Exercise aim: For the entries below, copy exactly the line that contains "Series 2: Legal Documents, 1827 – 1879 Cont'd" through the line that contains "February 5) |", both ends included, and exclude all pictures.
##### Data for this task
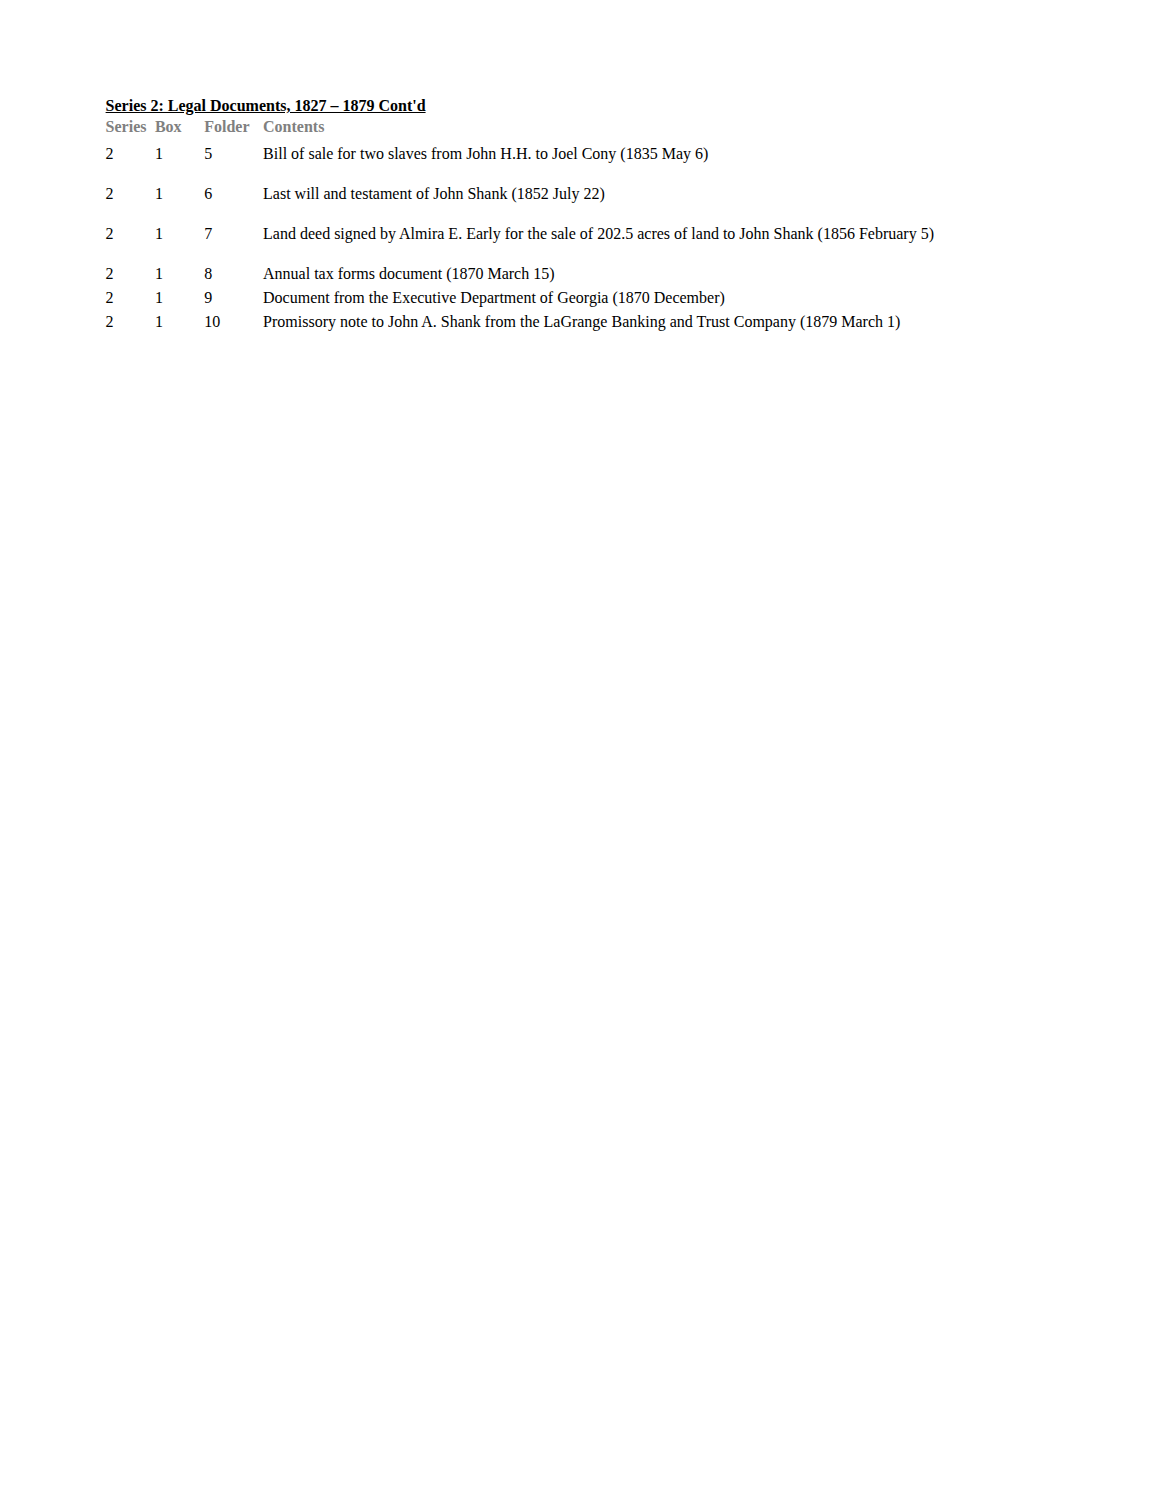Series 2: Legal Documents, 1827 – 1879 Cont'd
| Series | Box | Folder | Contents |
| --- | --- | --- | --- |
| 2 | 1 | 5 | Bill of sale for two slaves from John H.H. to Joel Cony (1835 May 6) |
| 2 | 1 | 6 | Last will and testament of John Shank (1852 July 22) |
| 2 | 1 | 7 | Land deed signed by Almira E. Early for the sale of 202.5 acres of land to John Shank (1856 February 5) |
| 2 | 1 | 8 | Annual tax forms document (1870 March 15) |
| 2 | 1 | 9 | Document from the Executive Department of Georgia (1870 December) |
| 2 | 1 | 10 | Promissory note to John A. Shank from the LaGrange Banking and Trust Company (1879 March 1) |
##########
##### Data for this task
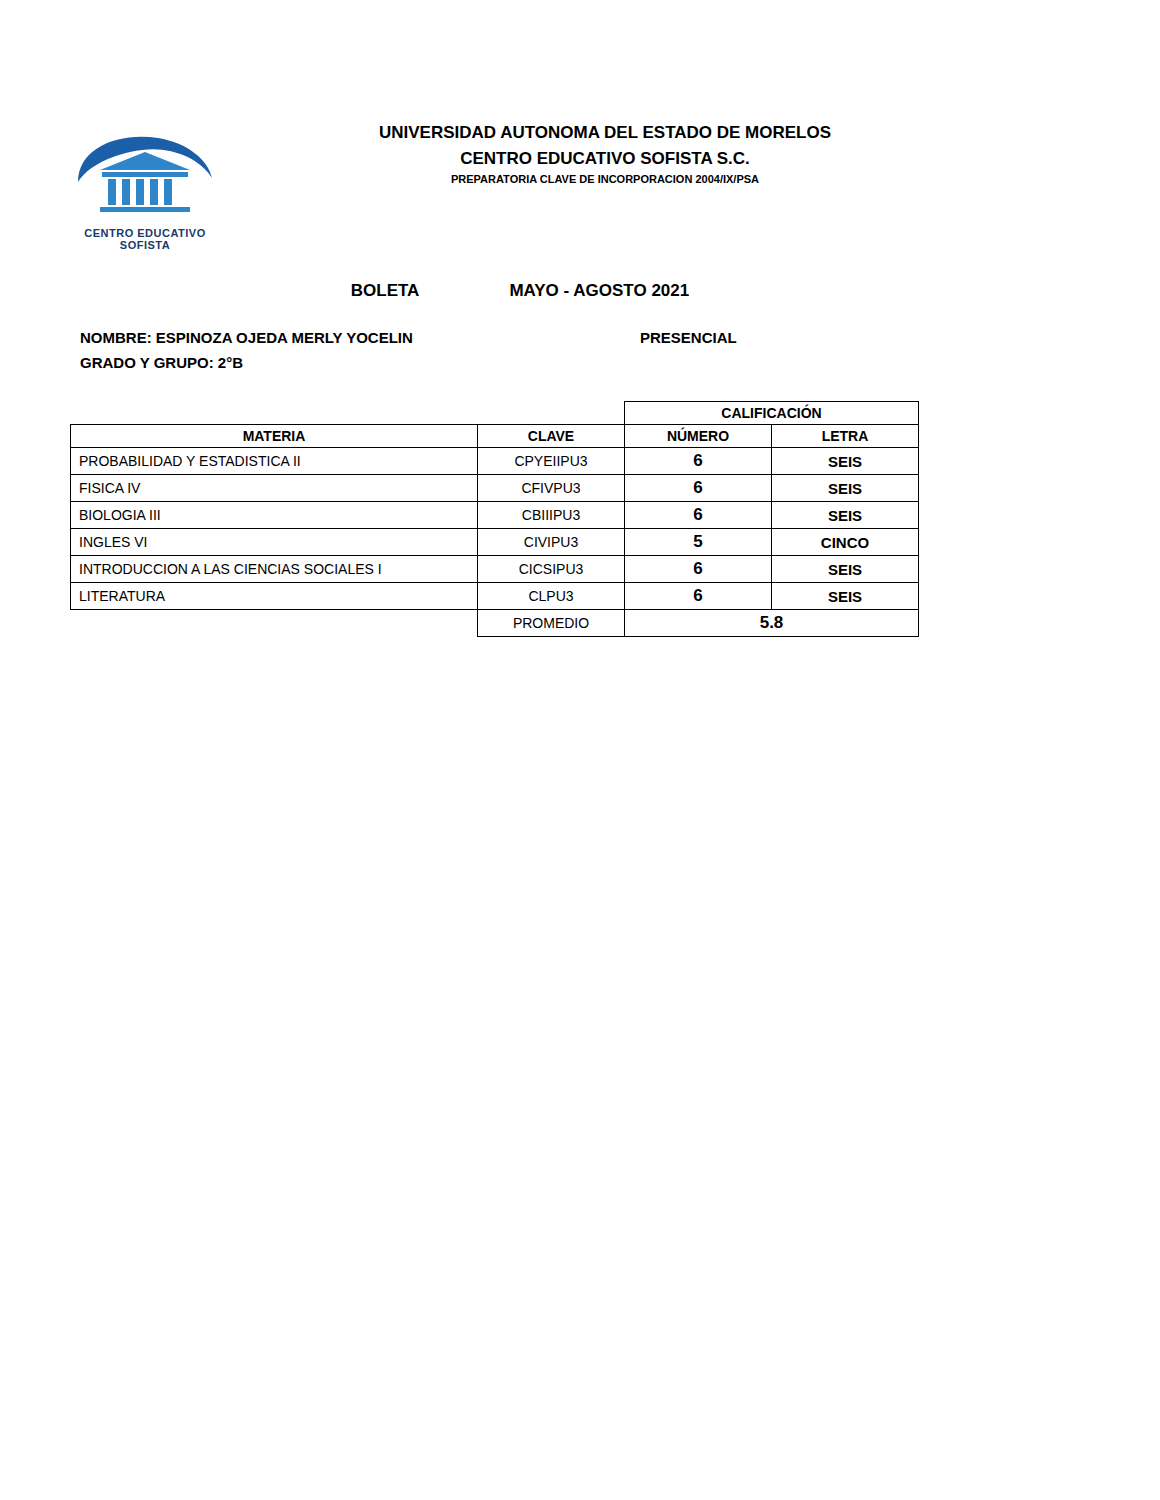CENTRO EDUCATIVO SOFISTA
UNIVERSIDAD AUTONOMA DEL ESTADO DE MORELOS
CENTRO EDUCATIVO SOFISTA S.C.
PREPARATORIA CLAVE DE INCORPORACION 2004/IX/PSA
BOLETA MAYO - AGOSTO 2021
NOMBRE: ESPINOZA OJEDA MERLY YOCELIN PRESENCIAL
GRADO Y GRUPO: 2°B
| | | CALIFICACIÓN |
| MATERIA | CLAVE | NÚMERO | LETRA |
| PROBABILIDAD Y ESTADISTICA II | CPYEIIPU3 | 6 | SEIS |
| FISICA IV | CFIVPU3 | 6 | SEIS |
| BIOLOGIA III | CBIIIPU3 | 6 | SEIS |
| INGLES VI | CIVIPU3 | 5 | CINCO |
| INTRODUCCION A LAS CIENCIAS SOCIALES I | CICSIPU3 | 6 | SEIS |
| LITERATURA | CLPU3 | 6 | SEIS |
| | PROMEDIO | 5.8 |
##########
##### Data for this task
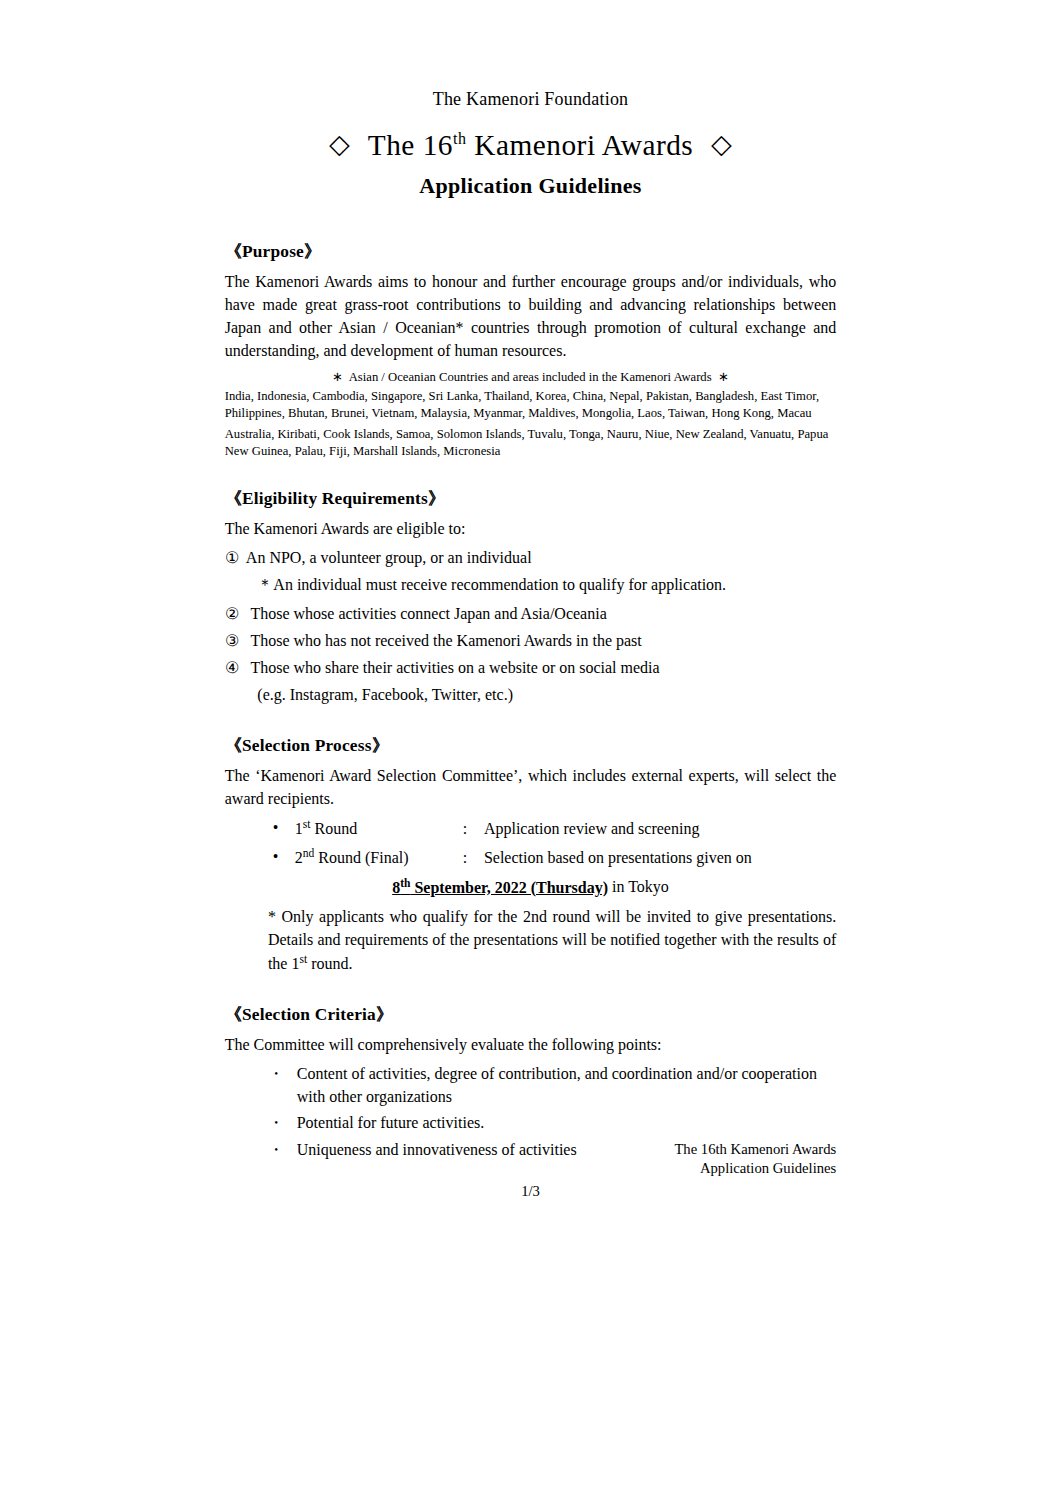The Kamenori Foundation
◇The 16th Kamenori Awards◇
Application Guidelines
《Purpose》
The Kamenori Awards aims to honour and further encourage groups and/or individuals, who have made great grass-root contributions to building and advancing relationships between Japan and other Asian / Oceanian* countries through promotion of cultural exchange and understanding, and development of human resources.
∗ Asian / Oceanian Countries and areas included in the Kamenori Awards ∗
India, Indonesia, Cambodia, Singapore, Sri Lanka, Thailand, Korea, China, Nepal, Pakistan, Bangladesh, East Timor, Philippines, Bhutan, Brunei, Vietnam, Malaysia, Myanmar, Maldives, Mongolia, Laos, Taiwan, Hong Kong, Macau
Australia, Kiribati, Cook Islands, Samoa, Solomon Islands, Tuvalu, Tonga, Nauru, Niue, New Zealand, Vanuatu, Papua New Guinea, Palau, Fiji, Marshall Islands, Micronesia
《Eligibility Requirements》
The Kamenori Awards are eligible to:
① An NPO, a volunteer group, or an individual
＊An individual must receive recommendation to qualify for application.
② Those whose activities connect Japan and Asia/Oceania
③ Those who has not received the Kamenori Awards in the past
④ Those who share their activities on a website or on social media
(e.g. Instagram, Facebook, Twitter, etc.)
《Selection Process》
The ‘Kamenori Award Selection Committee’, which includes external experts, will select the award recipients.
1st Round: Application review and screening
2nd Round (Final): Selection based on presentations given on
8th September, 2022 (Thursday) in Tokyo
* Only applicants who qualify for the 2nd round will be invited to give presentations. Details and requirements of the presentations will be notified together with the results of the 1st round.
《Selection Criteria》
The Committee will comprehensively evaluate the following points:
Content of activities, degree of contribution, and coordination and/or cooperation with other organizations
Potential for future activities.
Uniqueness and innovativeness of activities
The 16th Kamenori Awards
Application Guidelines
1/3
##########
Written reply:
Series 2: Legal Documents, 1827 – 1879 Cont'd
| Series | Box | Folder | Contents |
| --- | --- | --- | --- |
| 2 | 1 | 5 | Bill of sale for two slaves from John H.H. to Joel Cony (1835 May 6) |
| 2 | 1 | 6 | Last will and testament of John Shank (1852 July 22) |
| 2 | 1 | 7 | Land deed signed by Almira E. Early for the sale of 202.5 acres of land to John Shank (1856 February 5) |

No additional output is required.